In generale il posizionamento dei capoluoghi liguri è sfavorevole rispetto agli altri capoluoghi italiani: nella graduatoria nazionale Genova, Savona, Imperia e La Spezia tendono a collocarsi oltre la media, confermandosi tra le città più care per il costo dei servizi pubblici locali.
Spesa più elevata alla quale, tuttavia, non corrisponde una adeguata qualità del servizio: sintetizzando alcuni indicatori che hanno a che vedere con le caratteristiche del servizio, la completezza della carta del servizio e l’attenzione alle imprese, la valutazione sui capoluoghi liguri è complessivamente negativa (solo Genova raggiunge la sufficienza).

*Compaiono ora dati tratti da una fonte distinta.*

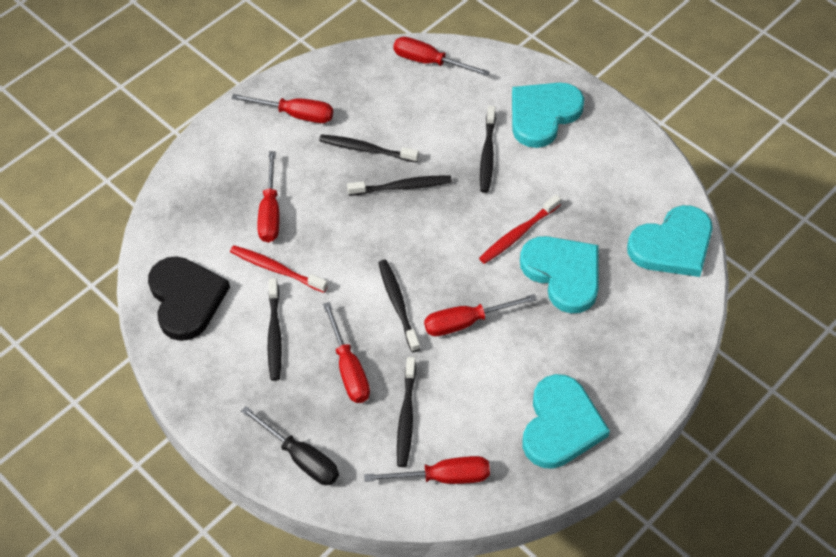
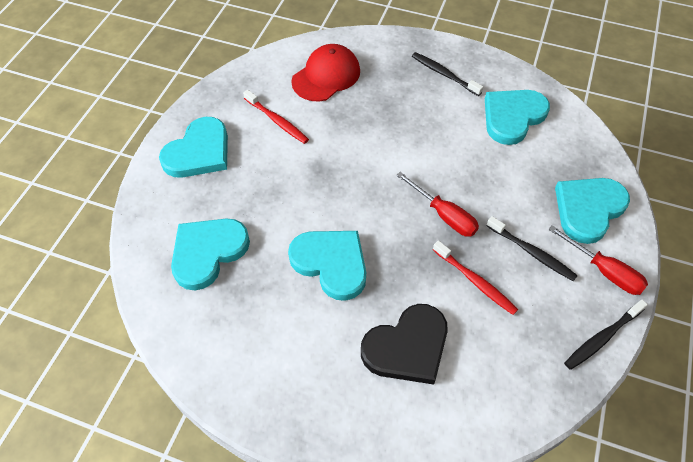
black screwdriver: 1 -> 0
black toothbrush: 6 -> 3
red cap: 0 -> 1
red screwdriver: 6 -> 2
turquoise heart: 4 -> 5

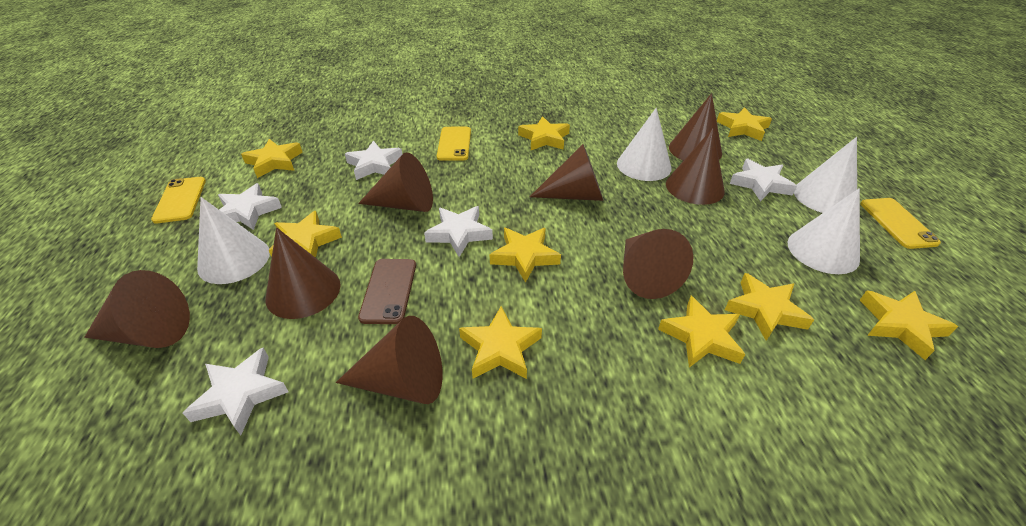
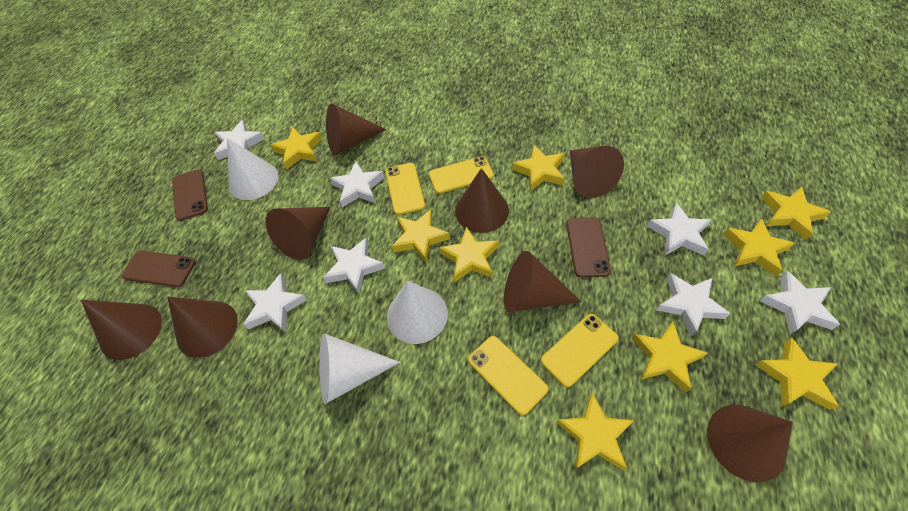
brown phone: 1 -> 3
white cone: 4 -> 3
white star: 5 -> 7
yellow phone: 3 -> 4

L’introduzione nel 2014 della Tari ha determinato una redistribuzione del carico sulle diverse utenze, in virtù del principio comunitario “chi inquina paga”: l’impatto è stato più rilevante per le famiglie numerose e per quelle tipologie di attività, come il ristorante, alle quali è associata una producibilità presunta di rifiuto più elevata, mentre ne hanno beneficiato i nuclei monocomponenti ed altre categorie di attività economica, dal parrucchiere all’albergo. Forti rincari, infine, nei Comuni che nel 2013 ancora applicavano la Tarsu, la vecchia tassa rifiuti che non prevedeva l’obbligo di copertura integrale dei costi.

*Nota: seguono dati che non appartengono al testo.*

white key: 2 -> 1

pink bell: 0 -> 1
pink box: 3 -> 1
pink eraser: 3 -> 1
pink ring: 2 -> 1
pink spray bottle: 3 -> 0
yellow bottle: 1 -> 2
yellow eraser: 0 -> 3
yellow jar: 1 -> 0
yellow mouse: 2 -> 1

Prendendo a riferimento il biennio 2012-2014, periodo durante il quale si sono stratificati successivi interventi normativi, dall’introduzione della Tares all’adozione della Tari, l’impatto sulla spesa sostenuta dagli utenti finali risulta di segno ed intensità divergente. Per le utenze domestiche si osservano adeguamenti al rialzo medi nell’ordine del 17% e del 40% rispettivamente per i nuclei familiari di 3 e 5 componenti, mentre tra le utenze non domestiche gli aumenti arrivano a superare il 60% per il ristorante (con picchi del 300%). Spesa in flessione, al contrario, per i single (-5%), alberghi (-7%), parrucchieri (-1%) e industrie alimentari (-15%).

Acqua potabile.
La variabilità della spesa che caratterizza anche il servizio idrico (a seconda della localizzazione e a parità di altre condizioni, un albergo può pagare fino a 5 volte di più, un ristorante fino a 4, un parrucchiere fino a 3) riflette le peculiarità dell’assetto organizzativo ligure. La Regione è spaccata in due: in Provincia di Genova e della Spezia la tariffa viene definita dall’Autorità di Ambito territoriale, secondo quanto stabilito dal regolatore nazionale (l’AEEGSI, l’Autorità per l’Energia Elettrica il Gas ed il Servizio Idrico), mentre in Provincia di Imperia e Savona la competenza tariffaria è ancora in capo ai singoli Comuni.
Anche nel confronto italiano la distinzione tra levante e ponente rimane netta: a Savona e Imperia la spesa è tra le più basse d’Italia, mentre Genova e La Spezia, per contro, sono sostanzialmente allineate alla media Italia.
Coerentemente con quanto già rilevato per i rifiuti urbani, giungono indicazioni poco confortanti sul versante qualità: la valutazione della qualità commerciale offerta a famiglie ed imprese è soltanto sufficiente in tre Comuni capoluogo su quattro (sul giudizio negativo assegnato ad Imperia pesano le ingenti perdite di rete e l’assenza di un impianto di depurazione). In ragione degli investimenti infrastrutturali che il settore idrico richiede, le variazioni nell’ultimo biennio sono rilevanti. Ad un incremento medio del 4.5% tra 2012 e 2013, si sommano gli adeguamenti approvati negli ultimi mesi: a Genova le tariffe aumenteranno del 6.5%, alla Spezia addirittura del 9%.